● What you will do
Show, from the records below, all lines that contain the word "urgent".

● Extracted entries
☆ ☆ ☆ ☆ ☆

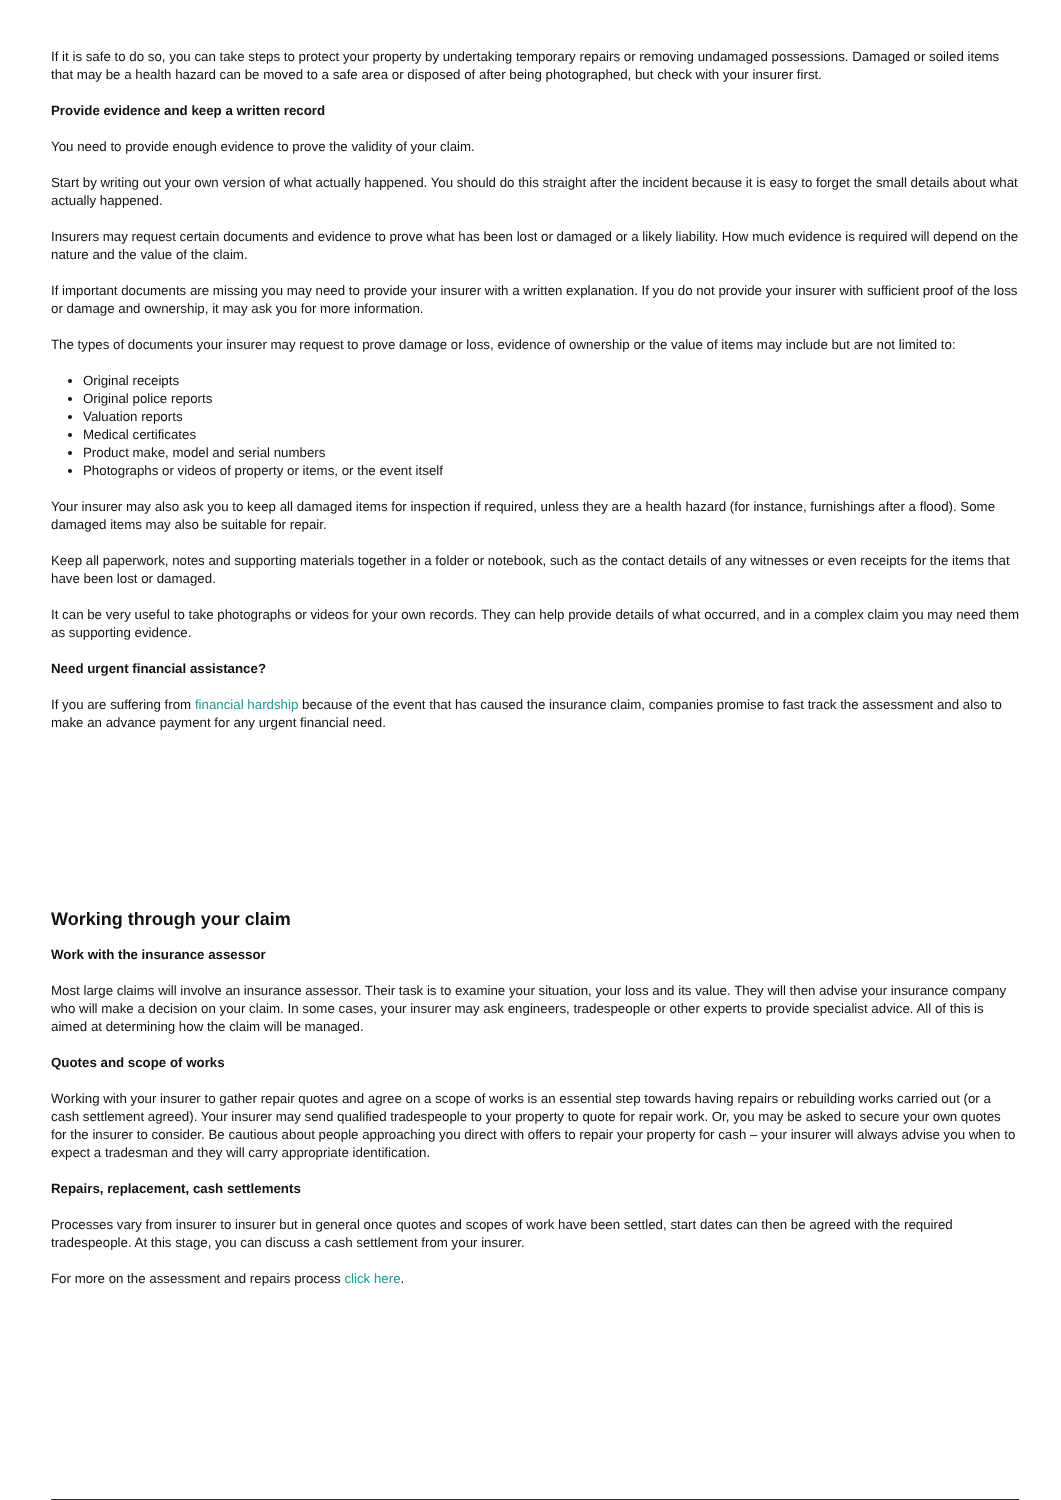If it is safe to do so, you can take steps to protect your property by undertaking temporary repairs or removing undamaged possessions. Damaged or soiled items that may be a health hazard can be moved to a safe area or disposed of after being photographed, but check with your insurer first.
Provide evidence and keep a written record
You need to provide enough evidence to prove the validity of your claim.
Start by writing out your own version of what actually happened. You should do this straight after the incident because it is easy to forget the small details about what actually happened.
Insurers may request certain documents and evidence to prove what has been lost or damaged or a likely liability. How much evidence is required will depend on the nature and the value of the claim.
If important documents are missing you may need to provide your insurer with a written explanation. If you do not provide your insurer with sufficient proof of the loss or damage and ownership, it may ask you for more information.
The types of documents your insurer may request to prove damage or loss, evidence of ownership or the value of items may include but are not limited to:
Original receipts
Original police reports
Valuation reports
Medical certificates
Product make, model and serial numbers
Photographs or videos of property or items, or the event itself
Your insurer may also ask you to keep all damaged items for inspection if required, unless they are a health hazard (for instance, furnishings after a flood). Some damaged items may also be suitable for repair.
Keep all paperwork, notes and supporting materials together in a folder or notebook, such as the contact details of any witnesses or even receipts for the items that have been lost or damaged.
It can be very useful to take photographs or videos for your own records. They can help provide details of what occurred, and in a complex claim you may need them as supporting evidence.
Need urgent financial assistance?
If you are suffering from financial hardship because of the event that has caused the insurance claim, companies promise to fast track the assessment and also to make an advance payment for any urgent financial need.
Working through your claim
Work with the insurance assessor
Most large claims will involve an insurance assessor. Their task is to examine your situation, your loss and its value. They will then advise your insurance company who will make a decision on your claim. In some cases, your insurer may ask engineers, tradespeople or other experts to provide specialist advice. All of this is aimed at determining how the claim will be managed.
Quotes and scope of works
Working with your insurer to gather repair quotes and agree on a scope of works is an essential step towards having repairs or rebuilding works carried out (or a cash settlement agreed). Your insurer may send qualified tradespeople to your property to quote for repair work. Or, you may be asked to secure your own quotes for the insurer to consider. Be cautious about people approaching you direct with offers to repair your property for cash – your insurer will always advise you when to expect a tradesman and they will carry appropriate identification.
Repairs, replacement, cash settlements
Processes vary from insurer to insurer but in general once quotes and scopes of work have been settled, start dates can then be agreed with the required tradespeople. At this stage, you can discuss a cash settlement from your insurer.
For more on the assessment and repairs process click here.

☆ ☆ ☆ ☆ ☆

● Task answer
Need urgent financial assistance?
If you are suffering from financial hardship because of the event that has caused the insurance claim, companies promise to fast track the assessment and also to make an advance payment for any urgent financial need.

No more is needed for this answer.